(Stored items)
^^^^^^^^^^^^^^^^
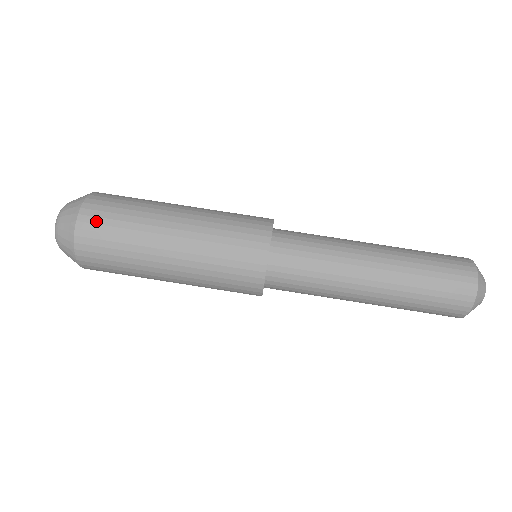
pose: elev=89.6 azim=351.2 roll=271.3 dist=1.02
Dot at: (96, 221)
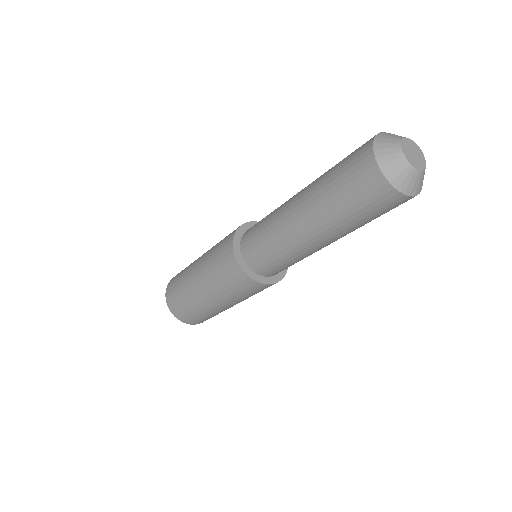
Dot at: (171, 288)
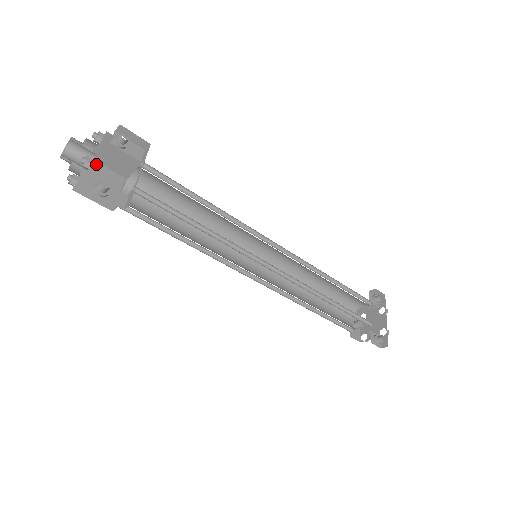
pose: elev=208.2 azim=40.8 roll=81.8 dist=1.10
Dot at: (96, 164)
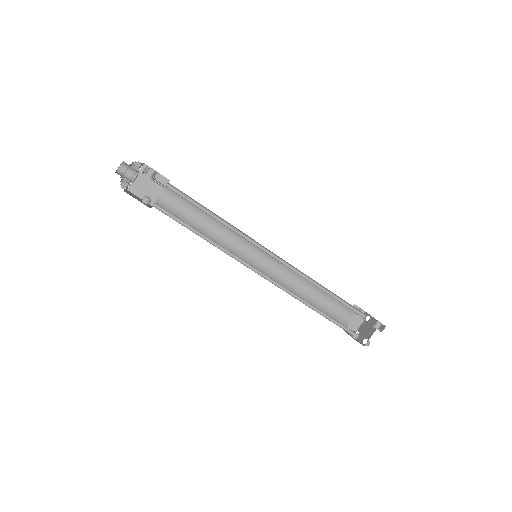
Dot at: (133, 194)
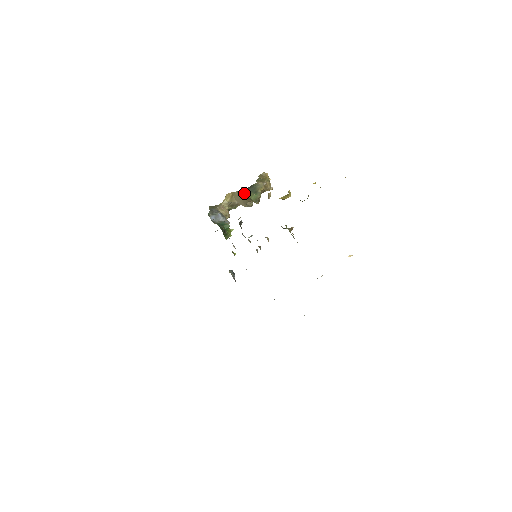
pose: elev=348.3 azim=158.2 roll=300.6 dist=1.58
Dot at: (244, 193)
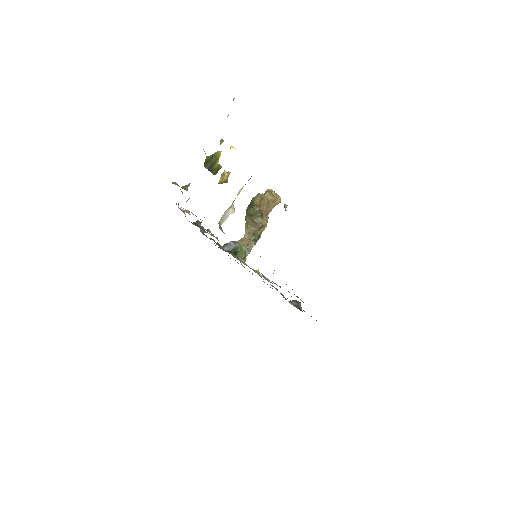
Dot at: (247, 214)
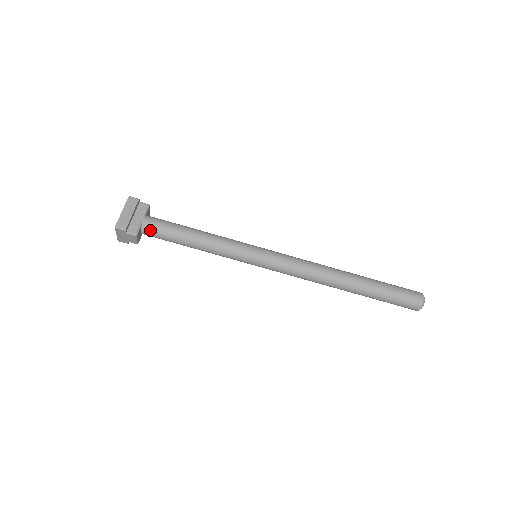
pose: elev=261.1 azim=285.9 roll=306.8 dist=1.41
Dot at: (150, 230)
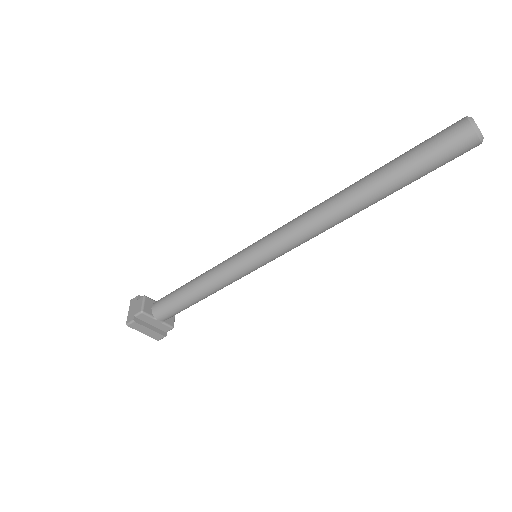
Dot at: occluded
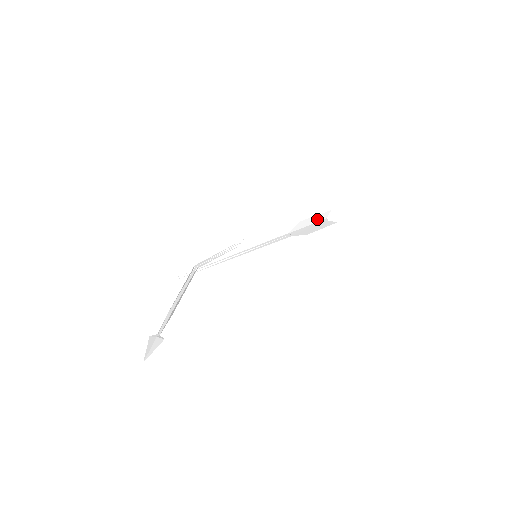
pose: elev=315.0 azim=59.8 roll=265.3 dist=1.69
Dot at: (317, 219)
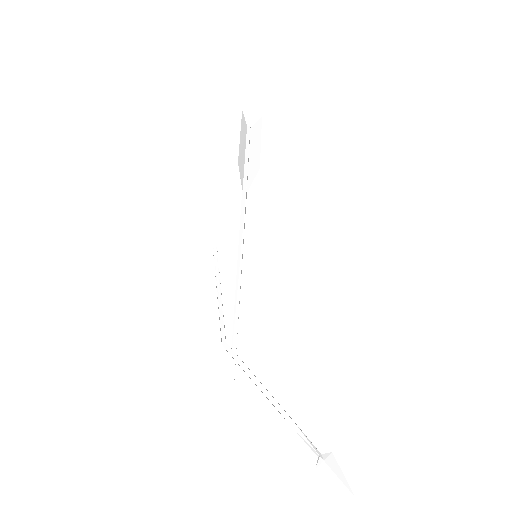
Dot at: (243, 138)
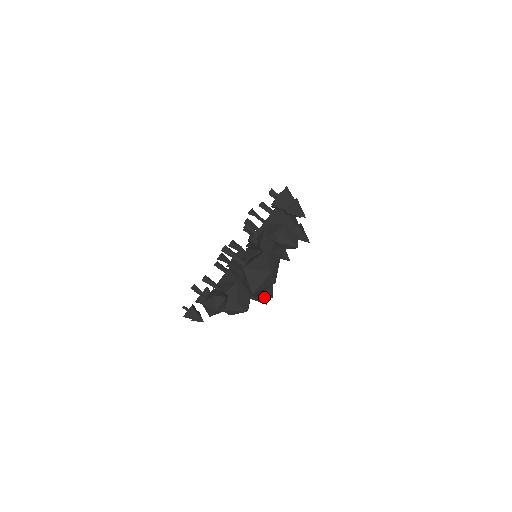
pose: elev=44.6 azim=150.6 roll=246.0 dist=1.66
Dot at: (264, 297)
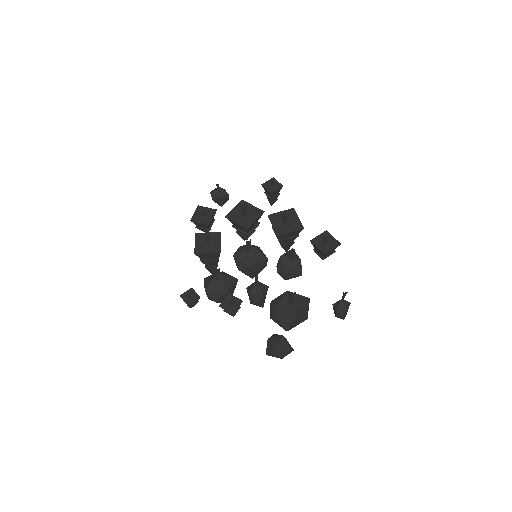
Dot at: (258, 305)
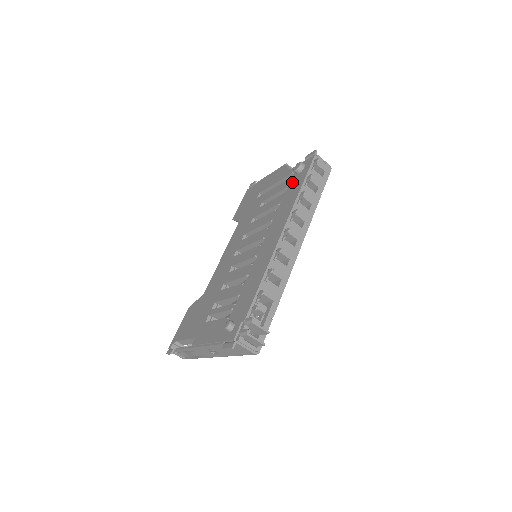
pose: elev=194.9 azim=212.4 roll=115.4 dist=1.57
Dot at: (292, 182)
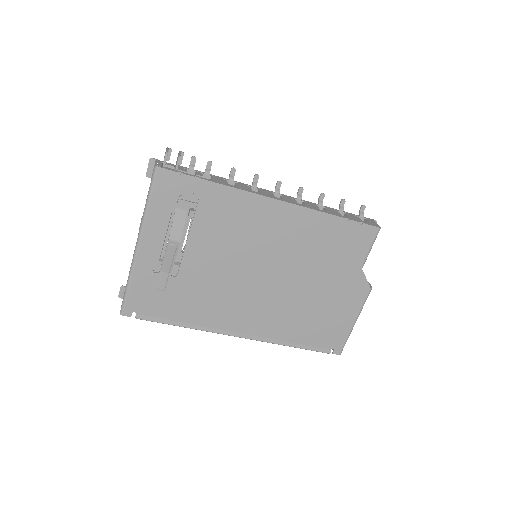
Dot at: occluded
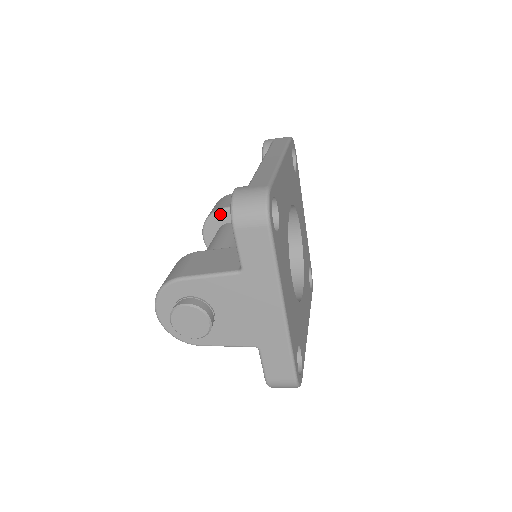
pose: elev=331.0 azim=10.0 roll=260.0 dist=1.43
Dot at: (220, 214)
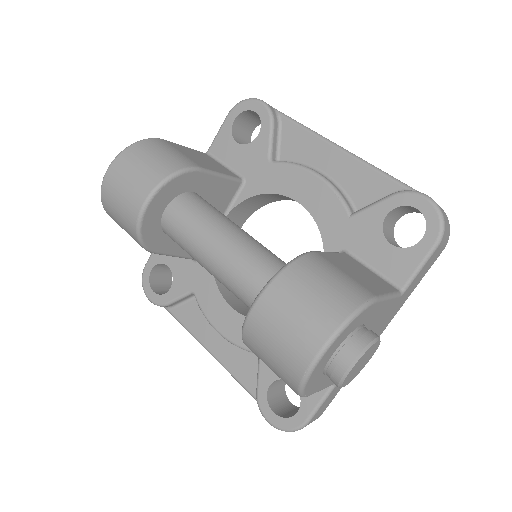
Dot at: (194, 175)
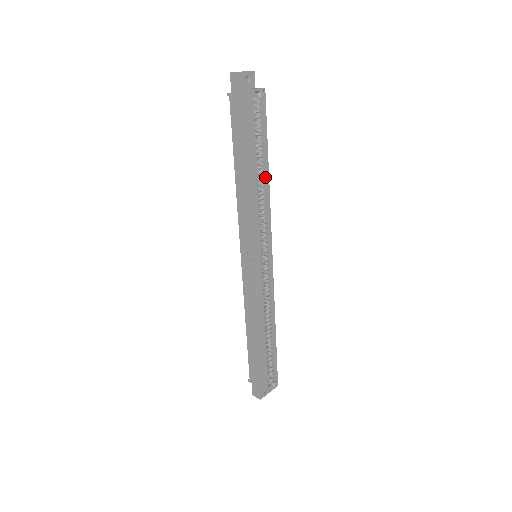
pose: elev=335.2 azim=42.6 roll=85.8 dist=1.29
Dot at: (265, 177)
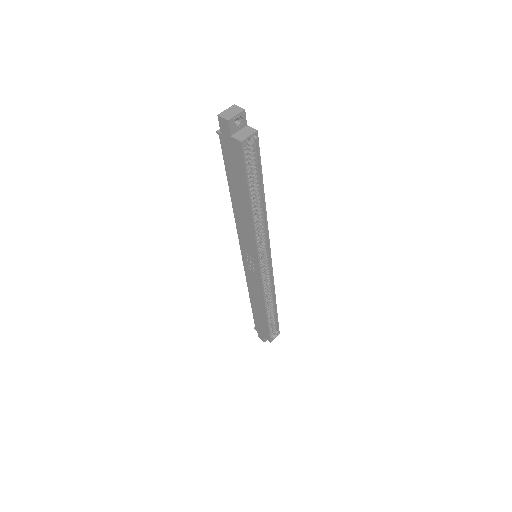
^^^^^^^^^^^^^^^^
▶ [What you should do]
Can you render every line of the entries above as a JSON list of strings, one string per line, with blank lines skipped and the pictures left out?

▶ [Solution]
[
  "pose: elev=89.6 azim=351.2 roll=271.3 dist=1.02",
  "Dot at: (96, 221)",
  "Dot at: (171, 288)",
  "pose: elev=208.2 azim=40.8 roll=81.8 dist=1.10",
  "Dot at: (96, 164)",
  "Dot at: (133, 194)",
  "pose: elev=348.3 azim=158.2 roll=300.6 dist=1.58",
  "Dot at: (244, 193)",
  "Dot at: (247, 214)",
  "pose: elev=261.1 azim=285.9 roll=306.8 dist=1.41",
  "Dot at: (150, 230)",
  "Dot at: occluded",
  "pose: elev=315.0 azim=59.8 roll=265.3 dist=1.69",
  "Dot at: (317, 219)",
  "Dot at: (243, 138)",
  "pose: elev=44.6 azim=150.6 roll=246.0 dist=1.66",
  "Dot at: (264, 297)",
  "Dot at: (258, 305)",
  "pose: elev=194.9 azim=212.4 roll=115.4 dist=1.57",
  "Dot at: (292, 182)",
  "Dot at: occluded",
  "pose: elev=331.0 azim=10.0 roll=260.0 dist=1.43",
  "Dot at: (220, 214)",
  "Dot at: (194, 175)",
  "pose: elev=335.2 azim=42.6 roll=85.8 dist=1.29",
  "Dot at: (265, 177)"
]